● **Problem requirements**: Exact copy, no pictures: take the lines of the listing below from the first through the one containing "index mcp: (227, 244)".

● **Excerpted records**:
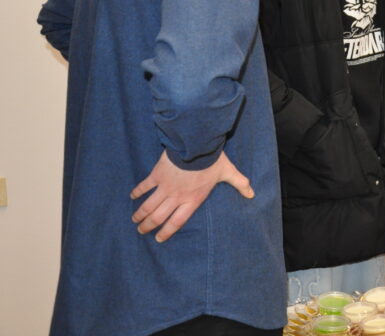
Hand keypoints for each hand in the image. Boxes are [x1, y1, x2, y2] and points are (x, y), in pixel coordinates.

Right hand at [130, 150, 253, 241]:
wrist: (197, 145)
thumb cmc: (213, 160)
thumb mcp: (228, 173)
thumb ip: (239, 184)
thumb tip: (252, 194)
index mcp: (192, 200)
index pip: (177, 222)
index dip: (166, 232)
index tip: (159, 238)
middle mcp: (176, 197)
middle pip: (159, 217)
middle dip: (148, 226)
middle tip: (142, 231)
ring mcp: (165, 187)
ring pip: (149, 205)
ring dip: (140, 214)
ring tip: (135, 221)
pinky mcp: (157, 175)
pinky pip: (144, 186)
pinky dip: (137, 192)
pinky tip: (132, 197)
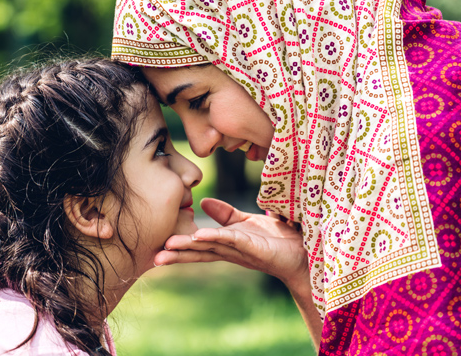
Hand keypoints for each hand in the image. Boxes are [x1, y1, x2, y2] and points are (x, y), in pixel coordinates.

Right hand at [154, 198, 321, 349]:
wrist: (306, 251)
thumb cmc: (279, 238)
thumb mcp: (247, 222)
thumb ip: (226, 214)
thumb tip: (204, 201)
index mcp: (227, 244)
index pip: (199, 245)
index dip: (179, 246)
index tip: (157, 247)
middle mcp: (232, 250)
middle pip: (200, 252)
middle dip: (177, 255)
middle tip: (153, 258)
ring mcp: (243, 251)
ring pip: (210, 248)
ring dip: (188, 249)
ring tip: (167, 249)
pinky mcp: (256, 249)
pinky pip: (232, 240)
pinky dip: (214, 238)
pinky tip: (198, 237)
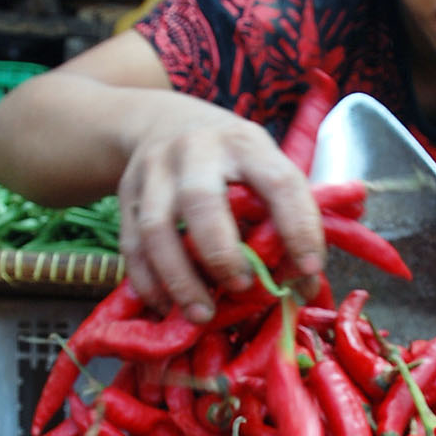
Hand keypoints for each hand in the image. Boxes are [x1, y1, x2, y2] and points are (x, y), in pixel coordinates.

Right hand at [117, 100, 325, 319]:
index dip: (298, 228)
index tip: (309, 269)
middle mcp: (198, 151)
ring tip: (202, 314)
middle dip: (222, 253)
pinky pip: (131, 244)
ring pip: (157, 227)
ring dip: (179, 278)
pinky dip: (148, 281)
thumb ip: (287, 219)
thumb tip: (303, 287)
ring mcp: (155, 170)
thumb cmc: (229, 160)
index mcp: (246, 145)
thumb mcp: (263, 167)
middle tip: (241, 288)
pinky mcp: (126, 192)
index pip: (279, 183)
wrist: (162, 121)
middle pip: (201, 201)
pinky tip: (166, 306)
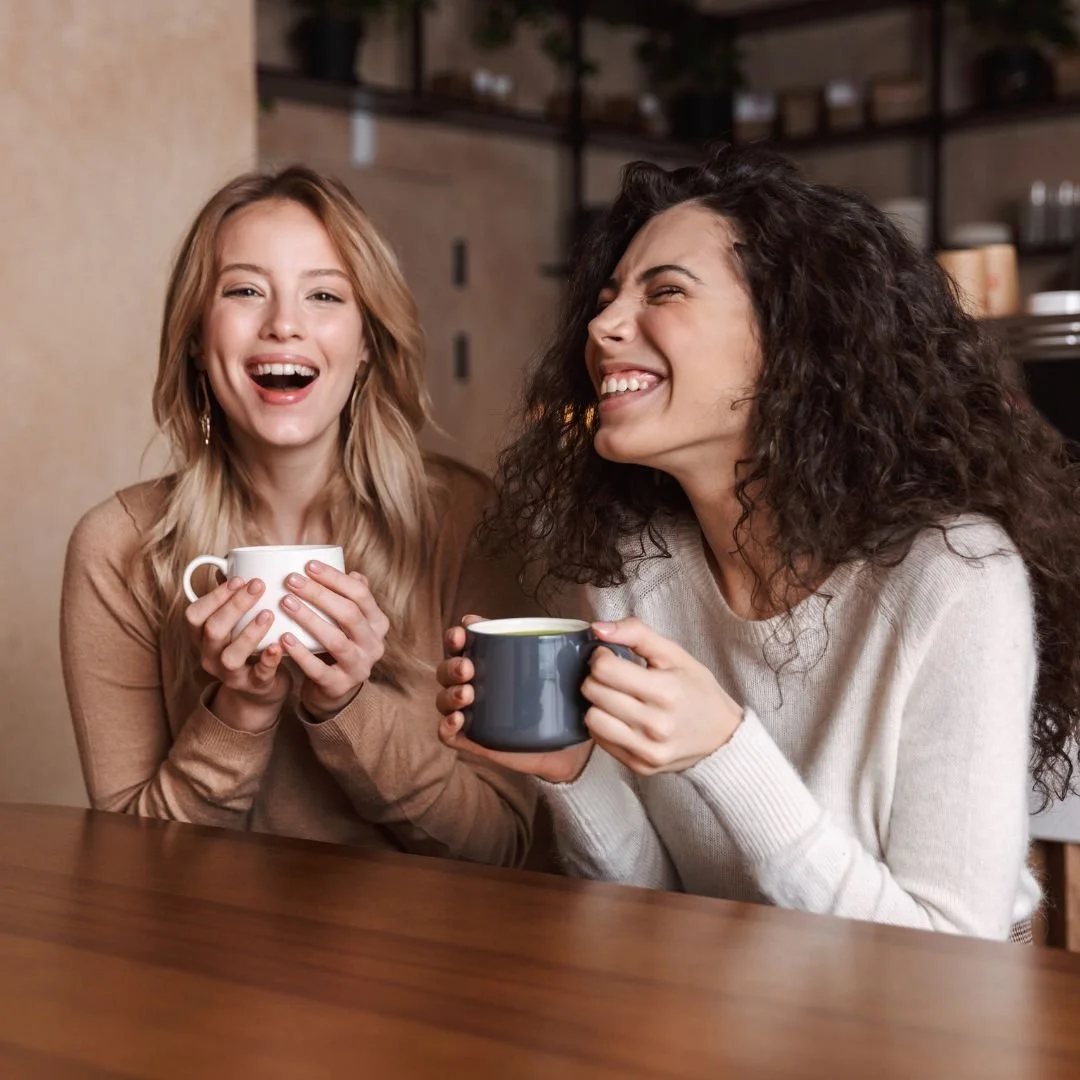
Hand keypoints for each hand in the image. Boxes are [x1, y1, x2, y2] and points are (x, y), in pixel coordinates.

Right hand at [185, 576, 290, 731]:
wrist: (259, 690)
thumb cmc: (247, 646)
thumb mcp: (235, 623)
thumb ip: (231, 598)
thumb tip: (233, 562)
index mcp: (202, 637)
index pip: (194, 615)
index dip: (214, 596)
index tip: (238, 578)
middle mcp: (210, 656)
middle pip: (212, 630)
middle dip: (234, 605)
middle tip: (258, 585)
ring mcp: (230, 674)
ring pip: (231, 655)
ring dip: (249, 632)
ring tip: (268, 613)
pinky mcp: (254, 687)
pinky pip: (259, 675)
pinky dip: (269, 659)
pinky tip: (279, 645)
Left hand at [277, 560, 389, 720]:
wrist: (335, 690)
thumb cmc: (338, 645)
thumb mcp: (349, 622)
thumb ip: (350, 598)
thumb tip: (351, 571)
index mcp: (377, 623)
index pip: (361, 594)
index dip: (335, 578)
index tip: (308, 565)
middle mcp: (374, 644)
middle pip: (349, 613)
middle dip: (319, 594)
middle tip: (292, 580)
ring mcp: (359, 667)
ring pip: (336, 640)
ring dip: (309, 619)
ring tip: (285, 602)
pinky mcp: (340, 686)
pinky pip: (318, 669)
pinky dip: (300, 652)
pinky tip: (283, 638)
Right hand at [436, 616, 594, 783]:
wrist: (570, 746)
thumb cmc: (565, 699)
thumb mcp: (573, 670)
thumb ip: (584, 648)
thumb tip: (597, 630)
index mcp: (492, 658)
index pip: (464, 640)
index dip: (458, 633)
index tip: (465, 630)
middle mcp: (477, 682)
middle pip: (448, 668)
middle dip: (452, 665)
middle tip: (468, 668)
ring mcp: (473, 712)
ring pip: (444, 698)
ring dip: (450, 693)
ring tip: (467, 694)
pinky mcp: (474, 739)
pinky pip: (447, 733)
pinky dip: (446, 725)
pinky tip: (459, 721)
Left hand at [582, 618, 742, 774]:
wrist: (723, 738)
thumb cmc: (697, 691)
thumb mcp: (675, 654)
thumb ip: (636, 633)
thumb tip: (597, 628)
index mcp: (666, 691)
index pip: (604, 669)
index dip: (600, 657)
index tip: (610, 656)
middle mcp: (656, 725)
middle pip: (593, 692)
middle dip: (596, 677)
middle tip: (611, 675)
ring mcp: (647, 749)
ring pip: (592, 719)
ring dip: (596, 703)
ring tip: (613, 697)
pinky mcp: (639, 766)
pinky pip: (599, 741)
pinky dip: (604, 724)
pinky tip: (619, 716)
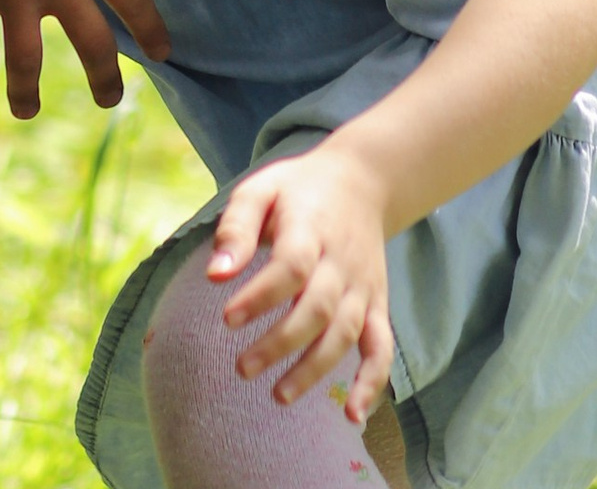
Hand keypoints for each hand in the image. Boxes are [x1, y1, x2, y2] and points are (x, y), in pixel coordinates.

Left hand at [205, 144, 397, 419]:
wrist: (362, 180)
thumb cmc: (298, 190)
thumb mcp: (262, 189)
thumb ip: (236, 228)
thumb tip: (214, 275)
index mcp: (311, 227)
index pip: (291, 266)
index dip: (261, 296)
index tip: (227, 319)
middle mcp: (341, 261)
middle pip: (317, 308)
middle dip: (280, 343)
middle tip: (242, 368)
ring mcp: (362, 286)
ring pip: (345, 333)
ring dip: (315, 369)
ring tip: (278, 395)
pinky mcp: (377, 305)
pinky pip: (382, 347)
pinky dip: (373, 383)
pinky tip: (352, 416)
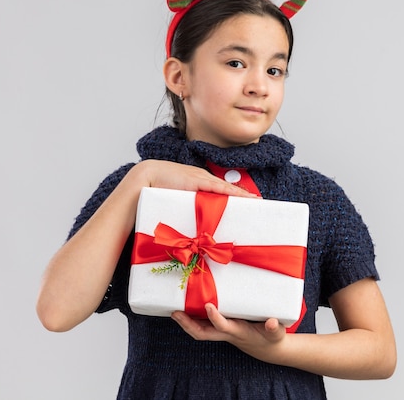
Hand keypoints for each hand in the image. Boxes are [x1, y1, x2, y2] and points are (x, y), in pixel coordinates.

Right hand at [134, 160, 258, 197]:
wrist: (145, 178)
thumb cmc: (157, 190)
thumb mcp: (176, 199)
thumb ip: (188, 208)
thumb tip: (196, 226)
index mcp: (198, 182)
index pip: (221, 189)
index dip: (235, 195)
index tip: (248, 202)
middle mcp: (202, 178)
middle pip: (227, 188)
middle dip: (242, 196)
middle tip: (258, 203)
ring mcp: (200, 178)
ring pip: (225, 188)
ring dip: (240, 195)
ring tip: (255, 201)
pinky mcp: (196, 180)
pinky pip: (217, 187)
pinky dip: (230, 192)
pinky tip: (241, 196)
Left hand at [171, 303, 286, 362]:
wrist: (268, 349)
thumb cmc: (271, 338)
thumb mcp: (276, 334)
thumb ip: (274, 328)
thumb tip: (271, 322)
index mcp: (239, 332)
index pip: (223, 326)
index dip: (215, 318)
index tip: (208, 305)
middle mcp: (227, 333)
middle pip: (203, 334)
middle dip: (188, 325)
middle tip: (176, 313)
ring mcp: (222, 332)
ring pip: (200, 332)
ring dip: (186, 323)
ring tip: (174, 312)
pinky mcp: (221, 329)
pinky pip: (203, 326)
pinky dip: (192, 320)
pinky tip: (184, 311)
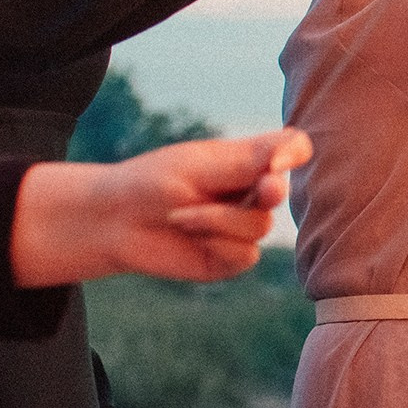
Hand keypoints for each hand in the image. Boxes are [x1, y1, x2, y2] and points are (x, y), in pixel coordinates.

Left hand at [10, 129, 308, 288]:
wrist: (113, 222)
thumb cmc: (152, 183)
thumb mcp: (200, 166)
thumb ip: (247, 163)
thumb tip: (289, 160)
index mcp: (248, 160)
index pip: (292, 149)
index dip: (294, 153)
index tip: (277, 161)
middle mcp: (251, 192)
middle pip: (279, 190)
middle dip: (267, 190)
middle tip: (260, 189)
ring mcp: (243, 227)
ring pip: (260, 226)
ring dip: (218, 220)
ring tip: (180, 215)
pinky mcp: (231, 258)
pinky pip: (245, 254)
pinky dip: (215, 243)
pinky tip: (188, 236)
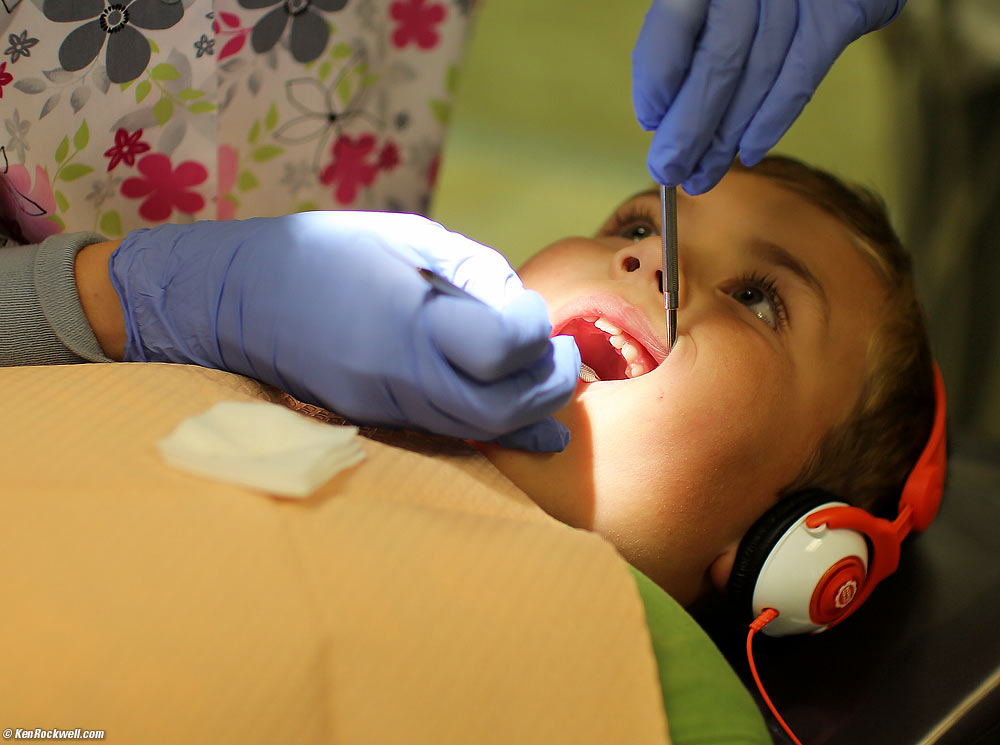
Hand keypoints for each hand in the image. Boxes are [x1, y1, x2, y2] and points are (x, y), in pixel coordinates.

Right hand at [108, 212, 580, 451]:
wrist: (238, 302)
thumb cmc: (323, 253)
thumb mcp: (405, 235)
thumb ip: (475, 271)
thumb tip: (524, 313)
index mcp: (404, 318)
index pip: (499, 346)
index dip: (532, 330)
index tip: (529, 311)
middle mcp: (398, 375)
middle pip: (501, 407)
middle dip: (549, 385)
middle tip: (566, 357)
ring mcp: (387, 408)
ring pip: (481, 431)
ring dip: (531, 409)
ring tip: (547, 374)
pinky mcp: (381, 423)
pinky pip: (455, 438)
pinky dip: (501, 432)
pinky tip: (535, 427)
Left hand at [633, 0, 903, 192]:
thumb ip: (679, 32)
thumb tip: (659, 109)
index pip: (674, 25)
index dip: (657, 80)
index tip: (650, 120)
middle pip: (718, 64)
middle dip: (689, 131)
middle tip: (669, 172)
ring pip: (758, 78)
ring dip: (725, 138)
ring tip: (700, 176)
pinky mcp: (840, 10)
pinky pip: (802, 76)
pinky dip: (772, 120)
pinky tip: (747, 152)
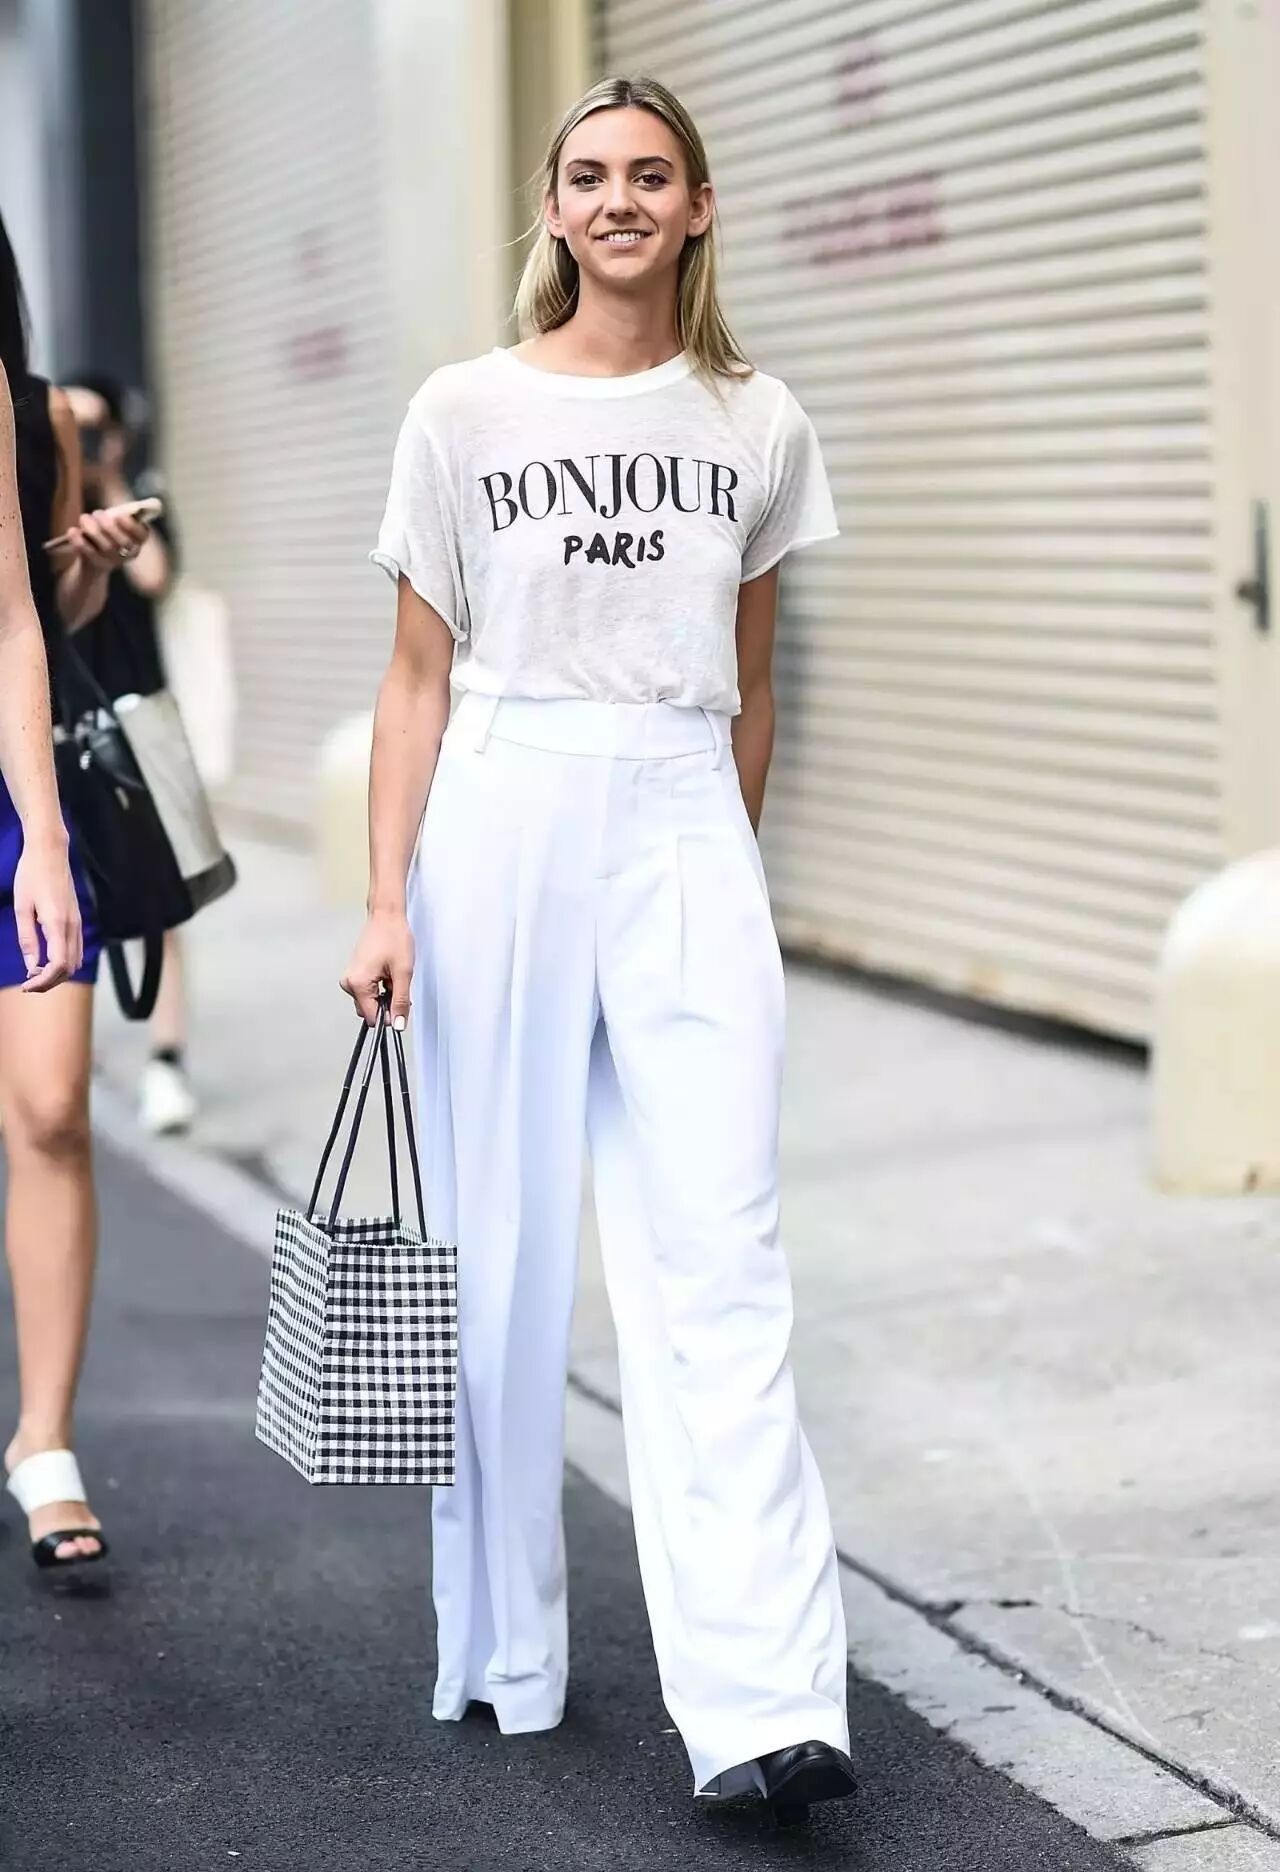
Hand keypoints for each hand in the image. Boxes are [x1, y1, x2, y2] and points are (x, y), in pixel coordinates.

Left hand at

● **Exercise output**:
Hand keypoints for each hand in the image. Boxes are [x1, y1, x2, y2] and points are (x, y), in pixel coordinates.

Right hand at [130, 150, 253, 241]:
wrist: (197, 145)
thumb cmc: (213, 160)
thumb mcp: (228, 173)
thumb ip: (239, 184)
thumb tip: (252, 194)
index mcp: (192, 200)
index pip: (177, 222)
index dip: (166, 232)
index tip: (159, 238)
middle mcp: (176, 197)
middle pip: (159, 217)
middle dip: (148, 226)
middle tip: (142, 231)
ring mcp: (165, 187)
ring pip: (149, 205)
ring dip: (140, 214)
ring tip: (135, 221)
pinky mcp: (157, 175)
pinky pip: (144, 186)
pinky dip: (137, 192)
pinky tip: (132, 197)
Hand keypoints for each hand in the image. Boxes are [x1, y1, x2, y2] and points are (x, y), in pixel coordinates.

Right hand at [154, 198, 321, 349]:
wrist: (306, 251)
thumb cmc: (279, 238)
thumb mcp: (247, 222)
thumb ip: (226, 214)
thumb tip: (204, 201)
index mcp: (227, 244)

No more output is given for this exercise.